Intervention de Sabine Rubin

Séance en hémicycle du jeudi 4 juin 2020 à 15h00
Champ d'application et financement des arrêtés de catastrophe naturelle — Discussion générale

Photo issue du site de l'Assemblée nationale ou de WikipediaSabine Rubin :

Tout d'abord, on a opposé à l'élargissement du champ du dispositif relatif aux catastrophes naturelles la nécessité de créer un régime spécifique.

Ensuite, des inquiétudes ont été exprimées au sujet du coût et du financement d'une pareille extension du champ de l'assurance contre le risque de perte d'exploitation. Le chiffre de 60 milliards d'euros, annoncé par la Fédération française de l'assurance, ne mettrait-il pas en péril jusqu'au métier même d'assureur ? Enfin, on nous a objecté que, si le code des assurances doit certes être adapté, une telle opération doit préalablement faire l'objet d'un nouveau cycle de concertations, de négociations et d'études d'impact, permettant de souligner la portée de notre proposition de loi.

Une seule objection nous a semblé pertinente ; au demeurant, elle a motivé le dépôt d'un amendement par nos collègues socialistes. Elle porte sur le risque de faire d'une durée quelconque de confinement une référence du dispositif, alors même que la gestion d'une crise pandémique – si l'on dispose de masques et de tests en abondance, par exemple – pourrait prendre d'autres formes qu'un confinement généralisé de la population, tout en ayant des conséquences durables sur l'activité économique. Hormis cette objection, la plupart des arguments que l'on nous a opposés s'apparentent en vérité à des manoeuvres dilatoires, voire à la reprise de certaines fausses idées répandues par la Fédération française de l'assurance.

Ainsi, j'écarterai immédiatement l'argutie selon laquelle l'État n'aurait aucun rôle à jouer puisque le risque pandémique n'a, par définition, pas de frontières. Rejeter la responsabilité sur l'Union européenne, c'est véritablement éviter le sujet et renvoyer aux calendes grecques la recherche d'une solution.

Quant à l'imprévisibilité du risque pandémique, c'était déjà l'argument qui était avancé par les assurances avant 1982 au sujet des catastrophes naturelles elles-mêmes.

Concernant le coût financier exorbitant pour le secteur, permettez-moi de faire observer que si celui-ci a déjà versé plus de 3 milliards d'euros d'aides diverses, cette somme ne représente qu'une goutte d'eau au regard de son chiffre d'affaires faramineux. À titre de comparaison, les cinq principales compagnies d'assurances reversent chacune, en moyenne, 3 milliards d'euros de dividendes par an – même si AXA a récemment décidé de renoncer à la moitié des versements cette année. Le secteur est donc financièrement solide.
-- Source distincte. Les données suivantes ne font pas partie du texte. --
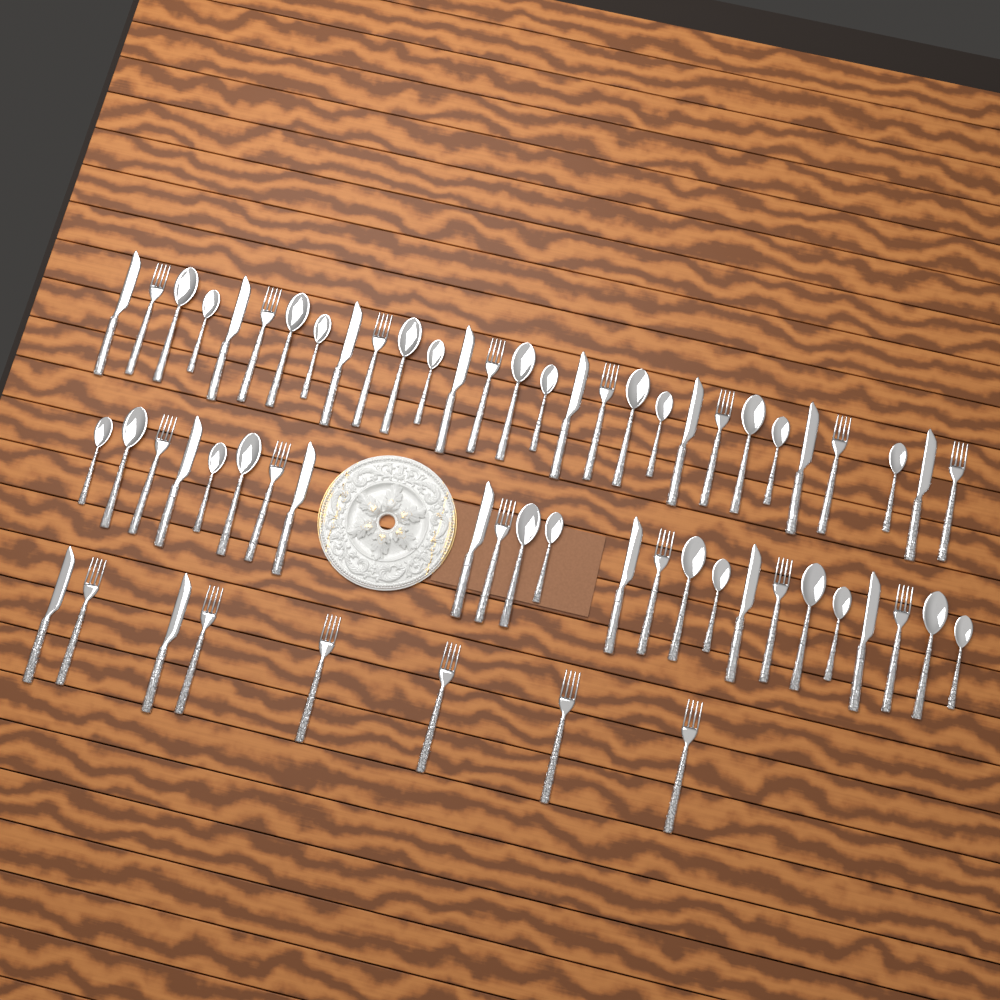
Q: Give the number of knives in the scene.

Il est vrai que, comme l'a fait remarquer une collègue, l'indemnisation de la garantie d'exploitation ne doit pas être répercutée sur le montant des primes payées par l'assuré. C'est pourquoi la proposition de loi prévoit de geler le taux de cotisations et de financer la réassurance par une taxe de 12 % sur les dividendes.

Enfin, contrairement à ce que certains prétendent, il est pertinent d'étendre le champ du risque de catastrophe naturelle plutôt que de créer un nouveau risque. Par principe, tout d'abord, puisque le risque pandémique est lié aux catastrophes naturelles et plus généralement aux événements extrêmes résultant de la crise écologique que nous traversons. La destruction des habitats naturels, la métropolisation, la globalisation, l'accélération du transport d'hommes et de marchandises concourent à faciliter la diffusion d'épidémies à l'échelle d'un monde qui n'a plus de bords.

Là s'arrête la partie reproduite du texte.